Thursday, April 10, 2025

Social Justice to the Point of Bodily Injury

By Noah Rothman

Wednesday, April 09, 2025

 

Despite all the present uncertainty, there’s comfort to be found in the consistency with which America’s dark-blue urban enclaves eagerly import and implement all the world’s worst ideas.

 

Elected officials in San Francisco might not have been following the political controversy that erupted in the U.K. over the last several months following the Sentencing Council for England and Wales’s stubborn insistence upon introducing a tiered system of justice based on the offender’s race, creed, and gender. The abandonment of a neutral principle of justice in favor of something approximating the idea of social justice, in which minorities are afforded special dispensation to balance history’s scales, ignited a firestorm. Rather than avoid the pitfalls into which Britain’s identitarian dogmatists hurled themselves, San Francisco is consigning itself to that same fate.

 

In late March, the city launched a program based on California’s “pilot speed and safety camera program” that provides hardship relief to low-income residents who are captured violating speed limits on camera. “Violations for speeding range from $50 to $500, but individuals with a household income at or below 200% of the federal poverty level are eligible for a 50% discount, according to the San Francisco Municipal Transportation Agency,” Fox News reported. “Indigent persons, or individuals who are homeless, are eligible for an 80% discount on the speeding ticket.”

 

This is consistent with programs advocated by progressive activists like the Vision Zero Network. “Fees, which are a tax tacked on to a fine for the purpose of raising money to fund government programs, can snowball, exacerbate income inequities and cause unintended harms,” they wrote. “For instance, in some places the failure to pay a speeding ticket on time may lead to consequences such as additional charges, suspension of driver’s licenses, revocation, or refusal to renew licenses, vehicle immobilization, and other punitive measures, all of which disproportionately affect economically vulnerable people.”

 

Yes, fines accrued as a result of lawbreaking “disproportionately affect economically vulnerable people” as a function of math.

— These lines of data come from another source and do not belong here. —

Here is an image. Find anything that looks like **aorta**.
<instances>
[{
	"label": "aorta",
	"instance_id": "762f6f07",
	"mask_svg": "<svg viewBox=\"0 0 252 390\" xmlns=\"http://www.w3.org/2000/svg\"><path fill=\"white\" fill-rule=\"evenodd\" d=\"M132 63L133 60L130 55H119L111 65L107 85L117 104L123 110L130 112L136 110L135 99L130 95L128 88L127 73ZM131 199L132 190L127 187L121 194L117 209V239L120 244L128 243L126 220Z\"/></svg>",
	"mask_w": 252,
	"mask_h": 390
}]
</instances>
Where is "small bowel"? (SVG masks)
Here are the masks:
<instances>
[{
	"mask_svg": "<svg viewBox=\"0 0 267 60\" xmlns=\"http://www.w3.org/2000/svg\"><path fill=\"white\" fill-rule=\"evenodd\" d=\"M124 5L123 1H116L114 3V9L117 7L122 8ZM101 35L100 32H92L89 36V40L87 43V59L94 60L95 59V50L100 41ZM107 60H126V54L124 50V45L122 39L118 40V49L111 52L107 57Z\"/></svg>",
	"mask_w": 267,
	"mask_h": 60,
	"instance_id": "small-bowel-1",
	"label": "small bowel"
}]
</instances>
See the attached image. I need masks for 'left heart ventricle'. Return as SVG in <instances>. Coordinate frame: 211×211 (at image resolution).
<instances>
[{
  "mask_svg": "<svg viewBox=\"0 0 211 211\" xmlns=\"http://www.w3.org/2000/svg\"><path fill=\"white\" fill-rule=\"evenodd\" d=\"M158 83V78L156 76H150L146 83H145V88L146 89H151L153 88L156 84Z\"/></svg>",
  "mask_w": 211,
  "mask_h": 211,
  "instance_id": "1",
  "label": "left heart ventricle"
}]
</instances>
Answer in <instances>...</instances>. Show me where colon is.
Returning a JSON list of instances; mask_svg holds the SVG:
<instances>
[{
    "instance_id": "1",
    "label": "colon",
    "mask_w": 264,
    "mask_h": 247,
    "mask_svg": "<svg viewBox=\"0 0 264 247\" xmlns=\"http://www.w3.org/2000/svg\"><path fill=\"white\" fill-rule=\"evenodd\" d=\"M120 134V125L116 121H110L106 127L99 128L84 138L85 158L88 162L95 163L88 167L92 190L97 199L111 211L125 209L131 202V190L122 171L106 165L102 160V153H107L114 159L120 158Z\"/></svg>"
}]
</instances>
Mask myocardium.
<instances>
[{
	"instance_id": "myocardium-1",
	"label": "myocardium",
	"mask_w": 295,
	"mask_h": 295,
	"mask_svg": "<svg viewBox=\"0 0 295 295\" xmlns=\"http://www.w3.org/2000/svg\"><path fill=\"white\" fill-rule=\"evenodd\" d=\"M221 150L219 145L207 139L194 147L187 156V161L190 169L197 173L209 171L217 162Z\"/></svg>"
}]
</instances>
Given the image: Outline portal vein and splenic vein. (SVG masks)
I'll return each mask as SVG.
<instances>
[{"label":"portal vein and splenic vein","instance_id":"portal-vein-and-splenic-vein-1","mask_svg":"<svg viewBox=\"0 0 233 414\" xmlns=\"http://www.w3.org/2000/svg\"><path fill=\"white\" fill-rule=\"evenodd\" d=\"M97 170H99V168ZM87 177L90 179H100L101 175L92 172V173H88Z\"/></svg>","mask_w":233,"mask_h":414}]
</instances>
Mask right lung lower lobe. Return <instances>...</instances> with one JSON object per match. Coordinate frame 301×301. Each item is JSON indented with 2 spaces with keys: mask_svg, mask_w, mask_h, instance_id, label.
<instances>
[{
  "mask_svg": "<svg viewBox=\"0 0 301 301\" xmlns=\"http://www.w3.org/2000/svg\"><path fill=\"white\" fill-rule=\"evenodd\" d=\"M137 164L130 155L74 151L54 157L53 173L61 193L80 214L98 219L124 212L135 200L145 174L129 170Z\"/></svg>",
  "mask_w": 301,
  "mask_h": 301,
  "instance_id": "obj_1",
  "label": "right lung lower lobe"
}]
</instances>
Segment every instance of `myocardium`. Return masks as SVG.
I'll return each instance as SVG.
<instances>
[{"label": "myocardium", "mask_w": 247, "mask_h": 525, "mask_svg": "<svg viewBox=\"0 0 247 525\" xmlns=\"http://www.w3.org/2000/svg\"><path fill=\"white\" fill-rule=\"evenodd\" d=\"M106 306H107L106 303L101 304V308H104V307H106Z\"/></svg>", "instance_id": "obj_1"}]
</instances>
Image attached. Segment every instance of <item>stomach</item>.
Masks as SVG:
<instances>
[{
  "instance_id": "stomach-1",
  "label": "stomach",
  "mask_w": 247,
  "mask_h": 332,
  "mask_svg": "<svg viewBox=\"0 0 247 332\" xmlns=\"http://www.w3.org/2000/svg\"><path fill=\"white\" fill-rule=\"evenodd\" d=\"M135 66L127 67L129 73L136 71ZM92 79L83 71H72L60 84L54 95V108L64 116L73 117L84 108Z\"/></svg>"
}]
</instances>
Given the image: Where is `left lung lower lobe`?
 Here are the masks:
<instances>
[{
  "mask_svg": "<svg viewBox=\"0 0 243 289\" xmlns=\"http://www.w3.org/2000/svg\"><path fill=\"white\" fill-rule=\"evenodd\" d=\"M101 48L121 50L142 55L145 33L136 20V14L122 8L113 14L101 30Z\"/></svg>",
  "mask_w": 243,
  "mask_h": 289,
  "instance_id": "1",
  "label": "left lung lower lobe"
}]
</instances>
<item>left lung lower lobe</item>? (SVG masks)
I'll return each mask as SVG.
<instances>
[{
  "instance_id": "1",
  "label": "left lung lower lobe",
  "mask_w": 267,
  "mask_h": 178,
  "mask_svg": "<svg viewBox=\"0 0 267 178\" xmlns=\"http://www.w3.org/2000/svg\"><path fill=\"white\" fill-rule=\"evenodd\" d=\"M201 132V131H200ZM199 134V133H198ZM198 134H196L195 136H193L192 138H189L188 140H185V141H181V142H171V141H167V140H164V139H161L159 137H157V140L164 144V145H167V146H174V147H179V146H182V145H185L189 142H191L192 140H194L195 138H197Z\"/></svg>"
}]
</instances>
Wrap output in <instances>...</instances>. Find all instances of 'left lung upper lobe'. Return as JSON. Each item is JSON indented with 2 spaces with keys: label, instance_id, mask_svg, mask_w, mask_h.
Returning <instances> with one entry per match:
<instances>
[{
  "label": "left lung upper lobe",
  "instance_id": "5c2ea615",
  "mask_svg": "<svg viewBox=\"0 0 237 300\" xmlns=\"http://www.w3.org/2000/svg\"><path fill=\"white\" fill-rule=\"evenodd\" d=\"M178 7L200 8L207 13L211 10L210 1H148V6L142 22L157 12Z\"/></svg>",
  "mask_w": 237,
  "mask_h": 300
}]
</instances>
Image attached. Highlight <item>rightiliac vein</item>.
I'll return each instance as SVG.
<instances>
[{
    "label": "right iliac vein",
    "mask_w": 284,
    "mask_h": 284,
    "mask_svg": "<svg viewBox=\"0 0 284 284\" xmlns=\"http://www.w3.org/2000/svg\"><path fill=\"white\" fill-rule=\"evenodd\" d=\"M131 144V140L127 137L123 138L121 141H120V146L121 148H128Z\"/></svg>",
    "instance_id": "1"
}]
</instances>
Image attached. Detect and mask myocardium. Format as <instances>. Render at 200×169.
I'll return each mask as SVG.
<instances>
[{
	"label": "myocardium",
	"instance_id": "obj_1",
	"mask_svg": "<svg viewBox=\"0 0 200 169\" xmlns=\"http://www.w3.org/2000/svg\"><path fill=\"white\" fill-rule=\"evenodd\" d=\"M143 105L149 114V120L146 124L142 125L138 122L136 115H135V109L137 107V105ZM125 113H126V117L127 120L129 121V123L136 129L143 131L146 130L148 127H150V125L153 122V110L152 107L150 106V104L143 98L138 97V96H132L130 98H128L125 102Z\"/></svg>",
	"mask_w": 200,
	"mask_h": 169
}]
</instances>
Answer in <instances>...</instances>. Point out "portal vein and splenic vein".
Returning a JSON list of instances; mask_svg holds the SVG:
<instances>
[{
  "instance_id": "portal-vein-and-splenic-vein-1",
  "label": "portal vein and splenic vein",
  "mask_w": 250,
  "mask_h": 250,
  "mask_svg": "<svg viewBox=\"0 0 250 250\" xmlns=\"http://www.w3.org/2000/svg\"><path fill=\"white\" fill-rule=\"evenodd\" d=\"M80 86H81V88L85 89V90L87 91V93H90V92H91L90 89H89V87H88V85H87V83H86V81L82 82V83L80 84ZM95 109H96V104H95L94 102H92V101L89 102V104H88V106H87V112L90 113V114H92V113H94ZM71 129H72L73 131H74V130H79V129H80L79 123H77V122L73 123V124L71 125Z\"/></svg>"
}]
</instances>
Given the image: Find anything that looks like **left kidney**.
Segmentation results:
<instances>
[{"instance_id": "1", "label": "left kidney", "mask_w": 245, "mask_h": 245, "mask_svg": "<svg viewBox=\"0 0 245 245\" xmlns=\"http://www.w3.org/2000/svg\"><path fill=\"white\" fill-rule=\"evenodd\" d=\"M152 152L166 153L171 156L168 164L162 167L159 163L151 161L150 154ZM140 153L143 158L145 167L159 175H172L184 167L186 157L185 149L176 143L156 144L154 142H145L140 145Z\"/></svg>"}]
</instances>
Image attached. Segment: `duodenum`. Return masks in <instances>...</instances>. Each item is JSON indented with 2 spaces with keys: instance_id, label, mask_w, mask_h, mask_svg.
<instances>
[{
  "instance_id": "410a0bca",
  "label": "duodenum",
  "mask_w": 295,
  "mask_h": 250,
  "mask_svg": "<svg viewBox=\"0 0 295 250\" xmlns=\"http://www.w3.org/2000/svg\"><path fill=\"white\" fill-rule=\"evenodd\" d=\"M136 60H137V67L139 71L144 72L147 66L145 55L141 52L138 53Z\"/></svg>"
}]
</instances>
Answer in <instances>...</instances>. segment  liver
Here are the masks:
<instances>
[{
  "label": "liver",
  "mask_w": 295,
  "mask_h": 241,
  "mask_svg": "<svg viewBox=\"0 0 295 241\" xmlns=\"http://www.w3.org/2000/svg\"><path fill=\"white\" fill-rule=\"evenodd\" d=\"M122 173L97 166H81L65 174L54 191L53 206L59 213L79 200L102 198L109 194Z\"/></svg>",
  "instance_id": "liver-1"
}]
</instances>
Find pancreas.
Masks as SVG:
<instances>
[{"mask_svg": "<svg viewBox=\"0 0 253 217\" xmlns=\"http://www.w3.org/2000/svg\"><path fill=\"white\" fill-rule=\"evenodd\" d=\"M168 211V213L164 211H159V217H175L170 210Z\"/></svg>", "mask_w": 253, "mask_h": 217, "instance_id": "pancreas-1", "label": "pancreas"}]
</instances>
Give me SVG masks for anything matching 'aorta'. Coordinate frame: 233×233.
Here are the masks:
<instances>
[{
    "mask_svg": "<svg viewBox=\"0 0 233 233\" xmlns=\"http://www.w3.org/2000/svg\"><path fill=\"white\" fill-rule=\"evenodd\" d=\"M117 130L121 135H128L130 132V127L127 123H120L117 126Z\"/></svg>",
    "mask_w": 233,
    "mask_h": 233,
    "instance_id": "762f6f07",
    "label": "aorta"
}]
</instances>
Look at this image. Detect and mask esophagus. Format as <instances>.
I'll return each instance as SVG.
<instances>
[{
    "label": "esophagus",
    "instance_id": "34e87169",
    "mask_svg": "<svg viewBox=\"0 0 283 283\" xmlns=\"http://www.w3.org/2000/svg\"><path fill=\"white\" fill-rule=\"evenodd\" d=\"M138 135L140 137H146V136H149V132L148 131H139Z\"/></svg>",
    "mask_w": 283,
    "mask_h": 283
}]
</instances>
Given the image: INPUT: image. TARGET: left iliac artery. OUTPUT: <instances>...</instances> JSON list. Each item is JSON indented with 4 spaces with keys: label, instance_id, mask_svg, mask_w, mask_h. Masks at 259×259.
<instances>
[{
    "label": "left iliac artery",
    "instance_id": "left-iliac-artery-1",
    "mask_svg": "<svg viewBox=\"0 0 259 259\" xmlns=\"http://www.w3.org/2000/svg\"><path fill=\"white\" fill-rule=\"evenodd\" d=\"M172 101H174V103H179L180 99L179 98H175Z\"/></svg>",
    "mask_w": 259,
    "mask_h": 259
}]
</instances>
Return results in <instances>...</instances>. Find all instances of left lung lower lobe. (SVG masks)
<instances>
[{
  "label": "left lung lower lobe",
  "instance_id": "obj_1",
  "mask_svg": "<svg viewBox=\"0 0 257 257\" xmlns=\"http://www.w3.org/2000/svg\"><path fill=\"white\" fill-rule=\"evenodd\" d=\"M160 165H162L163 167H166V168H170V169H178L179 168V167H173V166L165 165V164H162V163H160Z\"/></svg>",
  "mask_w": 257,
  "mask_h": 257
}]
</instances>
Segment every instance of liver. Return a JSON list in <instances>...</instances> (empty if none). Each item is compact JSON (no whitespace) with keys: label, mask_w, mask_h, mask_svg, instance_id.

You know what else “disproportionately” affects lower-income Americans? Anything with a price tag attached.

 

Those controversial speed cameras are only located in areas where the “high injury” risk is elevated — streets that account for nearly 70 percent of severe or fatal traffic-related injuries. Presumably, the cameras serve as a deterrent to those who would otherwise drive recklessly through these intersections. This program mutes that very deterrent effect.

 

Are we to believe that if you’re “indigent” or “homeless,” you have better reasons for speeding through a busy intersection? Are the grand historical forces that compelled these individuals to languish in penury such that we should disregard their reckless actions that present a risk to others? Are the San Franciscans who suffer profound harm or even the loss of a loved one as the result of negligence or willful recklessness to take some solace in the notion that their city’s leniency absolves them of the karmic debt they inherited at birth?

 

Probably not. This program will likely engender the same resentment that the British experienced. Unlike Britain, San Francisco’s population is self-selected to the point that its residents have much more tolerance for injustices that could plausibly contribute to their righteous self-conception. And yet, everyone maintains a finite reserve of tolerance. At some point, everyone’s patience runs out.